忠臣蔵という尽きせぬ古典2019年12月18日 19:03

12月14日。江戸は元禄の頃、主君浅野内匠頭の仇(かたき)を討つために浪士47名が本所松坂町の吉良上野介の邸に討ち入った日である。もちろん旧暦のことだから、実際は1月末のもっと寒い時期にあたるが、師走の名物にもなった「義士祭」も行われ、この日の前後はいわゆる『忠臣蔵』に関連したイベントが数多く開かれる。先月「能で読む」の関連で受講した豊島区中央図書館の文学講座「読んで見る!映像・舞台原作の世界」も、この日、歌舞伎の『仮名手本忠臣蔵』をテーマに第2回を開くと聞いたので予約して聴きに行った。

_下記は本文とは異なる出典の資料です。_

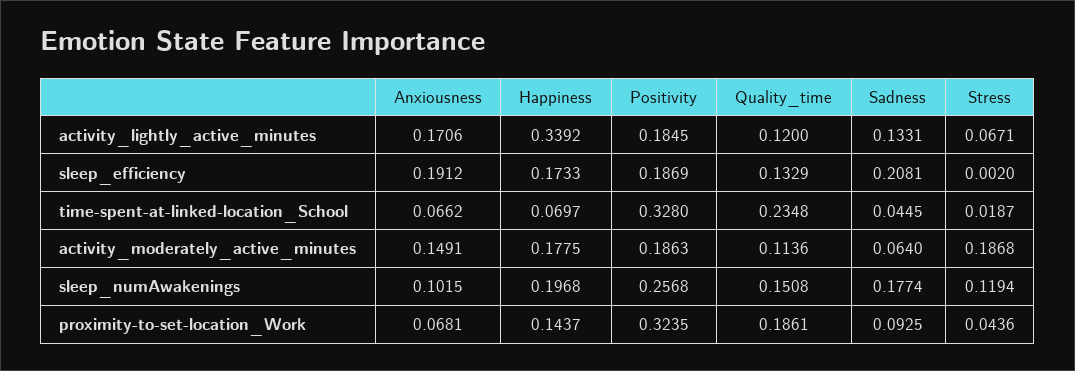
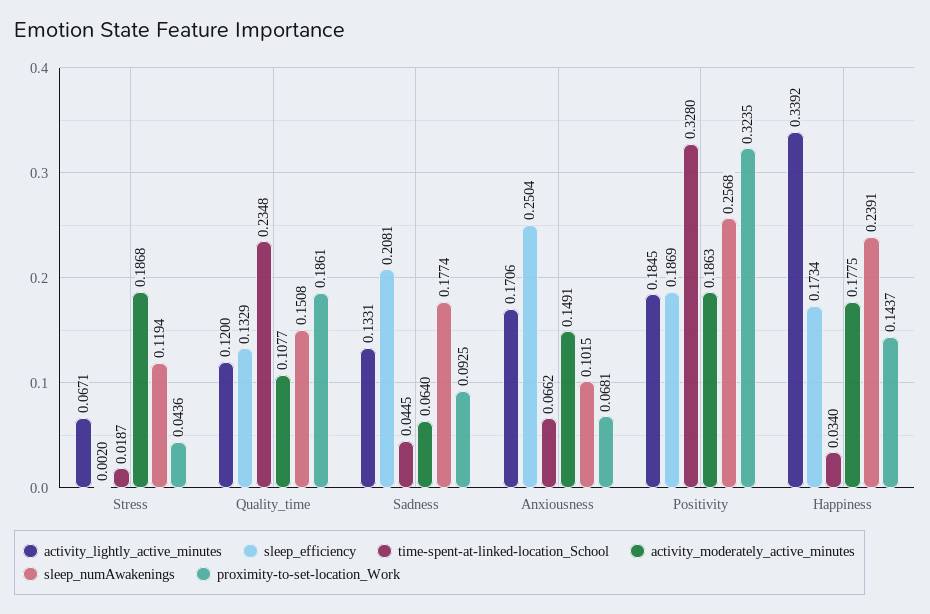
sleep_efficiency, Anxiousness: 0.1912 -> 0.2504
sleep_efficiency, Happiness: 0.1733 -> 0.1734
time-spent-at-linked-location_School, Happiness: 0.0697 -> 0.034
activity_moderately_active_minutes, Quality_time: 0.1136 -> 0.1077
sleep_numAwakenings, Happiness: 0.1968 -> 0.2391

 講師は前回同様、早稲田大学演劇博物館の後藤隆基氏。“パワポ”を印刷した14ページの配付資料を中心に「忠臣蔵」の世界を解説した。まず最初に「忠臣蔵」を題材にした映像作品の紹介があり、なんと明治40年に『忠臣蔵五段目』が作られていた。落語『中村仲蔵』でも有名な斧定九郎の場面である。その後、最も新しい現在上映中の『決算!忠臣蔵』まで数え切れないほど多くの映像作品が作られている。“決算”とはいかにも時代を象徴するネーミングではあるが、事程左様(ことほどさよう)に時代の要請に応えることができる物語もそうはないだろう。

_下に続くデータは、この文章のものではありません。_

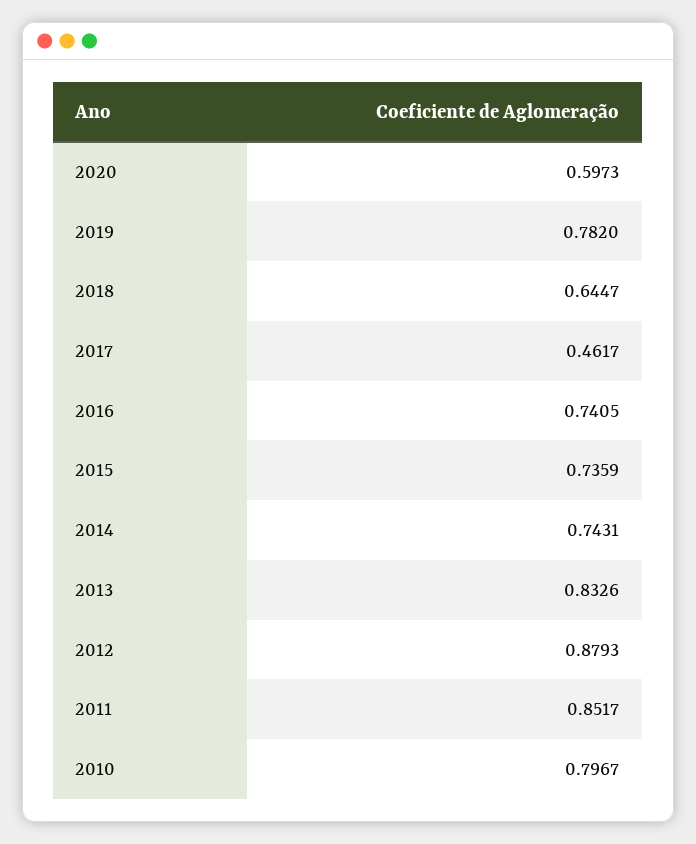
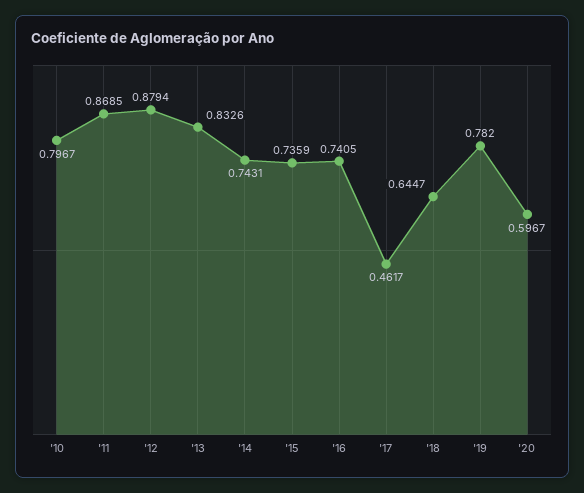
2020: 0.5973 -> 0.5967
2012: 0.8793 -> 0.8794
2011: 0.8517 -> 0.8685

 討ち入り事件から数年後には、“それ”と匂わせる演目が歌舞伎から生まれ、浄瑠璃にも拡がって、定番となった人形浄瑠璃『仮名手本忠臣蔵』に結実する。初演は4ヶ月近いロングランとなり、その年の暮れには早くも歌舞伎に採り上げられた。人形の様式的な身振りは歌舞伎の演出にも影響を与えたらしい。もちろん、内容は赤穂事件に沿ったものではなく、南北朝時代の太平記に材を取った話に移し替えられてはいる。講義では「忠臣蔵」の変奏ともいえる『東海道四谷怪談』から、真山青果の近代劇、海外での反響や翻案、バレエ・オペラ・ハリウッド映画まで、あらゆる文藝のジャンルに展開された様子が解説された。
 繰り返し暮れの定番として様々に採り上げられるこの物語には、それぞれの時代の大衆が消費した共同幻想のようなものが、ぶあつく覆っているように見える。たかだか300年前ではあるが、もう既に古典文学と言っても良いのかも知れない。